DOCUMENT EXCERPT:
+-------+

Peter Noone is 62 but looks like he’s in his mid-40s and sings like he’s in his 20s. In reality, by the time he was twenty, Herman’s Hermits were just about done. But on this night in a packed auditorium, the only sign of age was in the crowd; the band was on fire and gave the songs a boost they never had in their original form; for the most part they sounded as good or better.

Noone led the band through an entire catalogue of beloved songs, and as each one played two points dominated my thoughts. First, every one of these tunes was melodic, crisp and fun, and he and the band played them with such enthusiasm and life that they should just hit the club circuit and win over a whole new generation of fans; ones who avoid “oldies shows” like the plague. And second…my God, this was a prolific band!

What were you doing at sixteen?

When people talk about the great bands of the ’60s, Herman’s Hermits seldom enters the discussion. Why not? For starters, just look at this string of singles five Top Five hits…in five months! A dozen singles in the Top 15 in just over two years. Amazingly, in 1965, they outsold The Beatles in the United States!

And in addition to their own great material, Noone filled out the show with tributes both sincere and funny. Peers like Freddy and The Dreamers, Peter and Gordon and Chad and Jeremy got their due with excellent cover versions of some of their hits. But Noone’s funny between-song banter and occasionally randy storytelling also gave him an opportunity to imitate artists from Mick Jagger to The Sex Pistols (!) as the band launched into segments of “Start Me Up” and “Pretty Vacant”.  There was also a running gag about The Turtles being old men, although like Peter,  Mark Volman and Howard Kalyan are also 62 (their birthdays are a few months apart). It was just banter between and about old friends, playfully mocking them for being asleep in the limo before it gets to the hotel and wondering if it was their set list taped to the floor “because there’s only four hits on it“.

Like many UK groups from the pre-Beatles  era, there’s a strong music hall influence bleeding through their material, whether it’s vaudevillian jokes  about dim people requesting “She’s A Muscular Boy”, or the bounce in pop chestnuts like “Dandy” and “Can’t You Hear My Heartbeat”. Until Noone pointed it out, I hadn’t realized that part of the charm about Herman’s Hermits was the unrelenting joy in their songs. Maybe “Mrs. Brown You’ve Got a Lovely Daughter” is a little sad, but only “The End of the World” is truly morose. The rest can’t help put a smile on your face.

+-------+

TASKS:
- a) Write out the stretch of the Herman's Hermits concert review from "Noone led the" through "doing at sixteen?".
- b) Which peer acts does the Herman's Hermits concert review say Noone honored with cover versions of their hits?
- c) Give a continuation of the Herman's Hermits concert review that picks up after its final sentence.

COLLECTED DATA:
+-------+

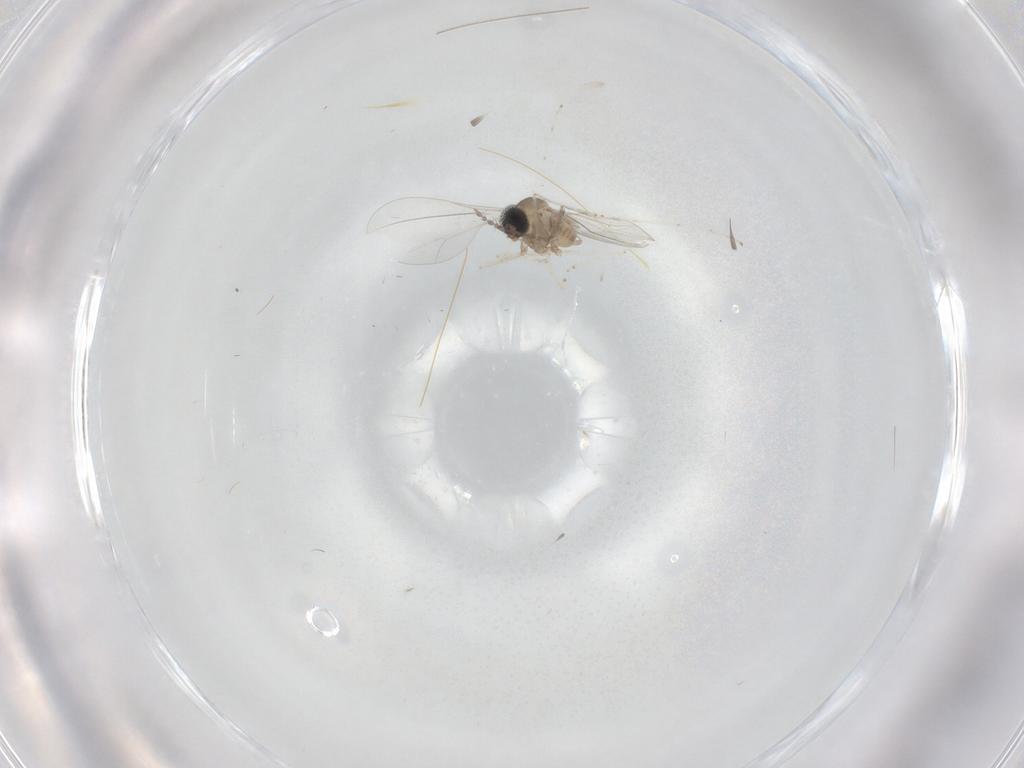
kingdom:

+-------+

RESULTS:
- a)
Noone led the band through an entire catalogue of beloved songs, and as each one played two points dominated my thoughts. First, every one of these tunes was melodic, crisp and fun, and he and the band played them with such enthusiasm and life that they should just hit the club circuit and win over a whole new generation of fans; ones who avoid “oldies shows” like the plague. And second…my God, this was a prolific band!

What were you doing at sixteen?

- b) Freddy and The Dreamers, Peter and Gordon, Chad and Jeremy

- c)
The Tremblers 1980

He also wove in a couple of tracks from his underrated skinny-tie era album with The Tremblers and cheekily made up a song about his lifelong dream to be in this very theatre on this very night. By the time the vocal participation challenge went out to the audience during “I’m Henry VIII, I Am”, he had the entire crowd in the palm of his hand (not that there hadn’t been a few eating out of it since the moment he walked onto the stage). Knowing the show was closing with “There’s a Kind of Hush”, the audience was on their feet mid-song, providing Noone and band a lengthy standing ovation for what was truly a dynamic ninety minute show. The post-show autograph and merch line was enormous, and Noone graciously shook every hand and signed every item.

Some bands from long ago trot themselves out for these events to get a little adulation, connect with their glory days and make a little coin (sadly, perhaps for the first time in their career). Peter Noone and his new version of Herman’s Hermits might be a nostalgic act because of their catalogue, but their presentation, energy and musical chops were fresh and vibrant. No doubt they could kick the ass of a lot of current pop acts.

I’m not certain if Peter is writing songs these days, or even if he’s entertaining cutting new material in addition to bringing the old hits to his loyal fanbase of Noonatics. But he’s talented as hell, is a consummate entertainer, and he’s proven time and time again that he can deliver the goods. The Hermits era speaks for itself. The Tremblers album from 1980 still sounds wonderful. And as recently as 2001 he guested on pop wunderkind Richard X Heyman’s ep titled Heyman, Hoosier and Herman and nailed it with “Hoosier Girl”.

Someone get this guy and this band into a studio, get them the right material, and have at it. Something tells me we’d be into something good.

Peter Noone website.

Wiki pages for Peter and Herman’s Hermits.

Grab that Tremblers album!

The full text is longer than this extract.